• ACTIVITÉ: Recopiez mot pour mot, s'il vous plaît, le passage du texte ci-dessous sur les Fourberies de Scapin, en commençant par « Et vous ! ne » et en poursuivant jusqu'à « m’employer pour vous. » inclus.

#### TEXTE À LIRE ####

Ce dernier trait est charmant et c’est bien là le langage de l’amant qui exige que nous voyions comme lui toutes perfections dans celle qu’il aime, et en même temps quelle ingénieuse et délicate contrepartie ! Tout à l’heure Octave se plaignait de Léandre qui chaque jour ne l’entretient que de sa maîtresse, lui exagère à tous moments sa beauté et sa grâce et le querelle quelquefois d’être peu sensible aux choses qu’il lui vient dire ; maintenant Octave se plaint encore de Léandre, parce que Léandre a dit froidement qu’il trouvait Hyacinthe assez jolie. Rien de plus vrai, de mieux observé. Léandre ne voit rien de charmant au monde que Zerbinette. Octave n’admet pas qu’on puisse ne pas admirer Hyacinthe. Tous les amoureux sont ainsi, et c’est encore un trait du caractère humain que Molière a dessiné là d’un crayon fin et gracieux.

La scène suivante est pleine de tendresse aimable et contenue de la part d’Hyacinthe et d’ardentes protestations de la part d’Octave. Scapin, le sceptique Scapin lui-même en est ému, touché : « Elle n’est point tant sotte, ma foi, dit-il, et je la trouve assez passable. »

OCTAVE, montrant Scapin.

Voilà un homme qui pourrait bien, s’il le voulait, nous être d’un secours merveilleux.

SCAPIN.

J’ai fait de grands serments de ne me mêler plus du monde ; mais si vous m’en priez bien tous deux, peut-être

OCTAVE.

Ah ! s’il ne tient qu’à te prier bien fort pour obtenir ton aide, je te conjure de tout mon cœur de prendre la conduite de notre barque.

SCAPIN, à Hyacinthe.

Et vous ! ne me dites-vous rien ?

HYACINTHE.

Je vous conjure, à son exemple, par tout ce qui vous est le plus cher au monde, de vouloir servir notre amour.

SCAPIN.

Il faut se laisser vaincre et avoir de l’humanité. Allez, je veux m’employer pour vous.

Et après s’être donné le plaisir de se faire un peu prier par les beaux yeux de l’aimable Hyacinthe, le voilà prêt à se brouiller une fois de plus avec la justice, pour servir la cause de deux jeunes cœurs dans leurs honnêtes et sincères amours. C’est à la sixième scène qu’il attaque franchement la partie, scène très développée, de près de cent quatre-vingt lignes, dialogue merveilleusement fait, où Molière est et restera à tout jamais inimitable. Il avait donné au public de son temps et à celui des siècles à venir le Misanthrope, Tartufe, l’Avare et d’autres chefs-d’œuvre encore, quand il fit en se jouant les Fourberies de Scapin : Notre premier poète comique, ou, pour mieux dire, le premier de tous les poètes comiques était alors à l’apogée de son génie. Il ne fallait rien moins pour écrire ce dialogue entre Argante et Scapin. Relisez-le ; car en vérité je ne puis le citer ; je referais une édition de Molière. C’est la perfection même et la part de l’idée sérieuse et philosophique y est faite.

#### JEU DE DONNÉES ####

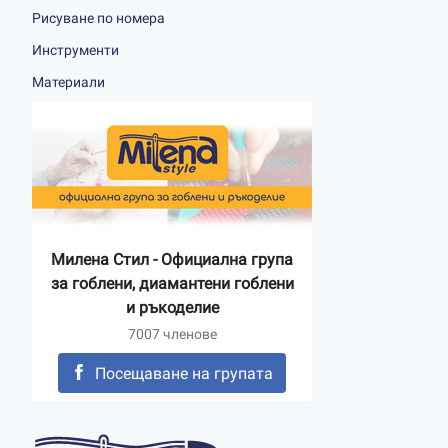
Рисуване по номера
Инструменти
Материали
Милена Стил - Официална група
за гоблени, диамантени гоблени
и ръкоделие
7007 членове
Посещаване на групата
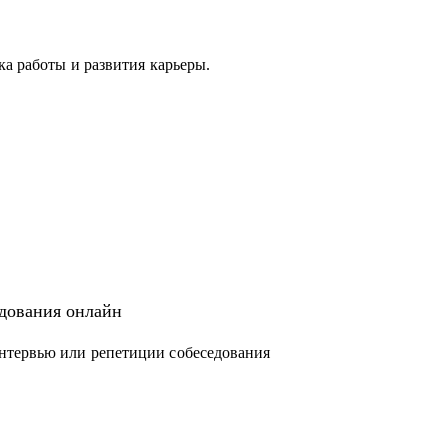
ка работы и развития карьеры.
с вами.
едования онлайн
нтервью или репетиции собеседования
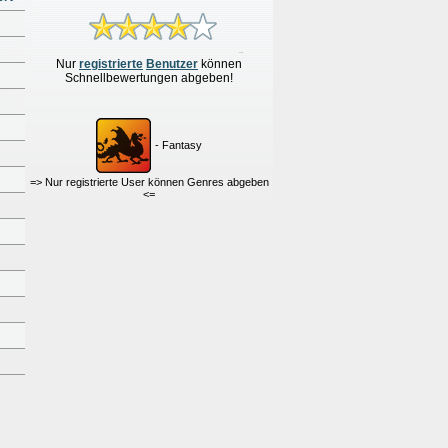
Nur
re
g
istrierte
Benutzer
können
Schnellbewertungen
abgeben!
- Fantasy
=> Nur registrierte User können Genres abgeben
<=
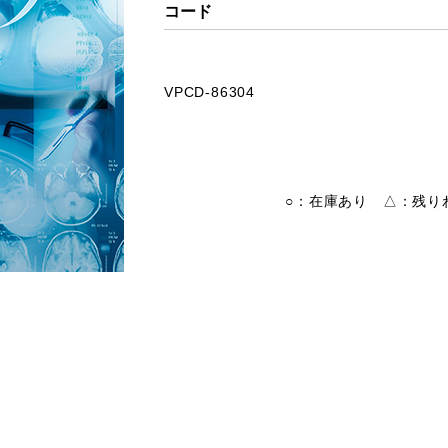
コード
VPCD-86304
○：在庫あり △：残りわ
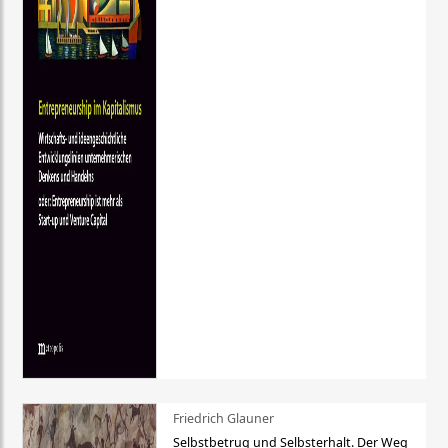
Friedrich Glauner
Selbstbetrug und Selbsterhalt. Der Weg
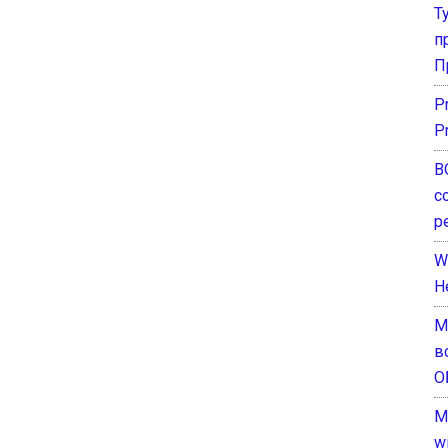
Т
п
П
P
P
В
с
р
W
H
М
в
О
M
w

####

• ZONE DE RÉPONSE:
Et vous ! ne me dites-vous rien ?

HYACINTHE.

Je vous conjure, à son exemple, par tout ce qui vous est le plus cher au monde, de vouloir servir notre amour.

SCAPIN.

Il faut se laisser vaincre et avoir de l’humanité. Allez, je veux m’employer pour vous.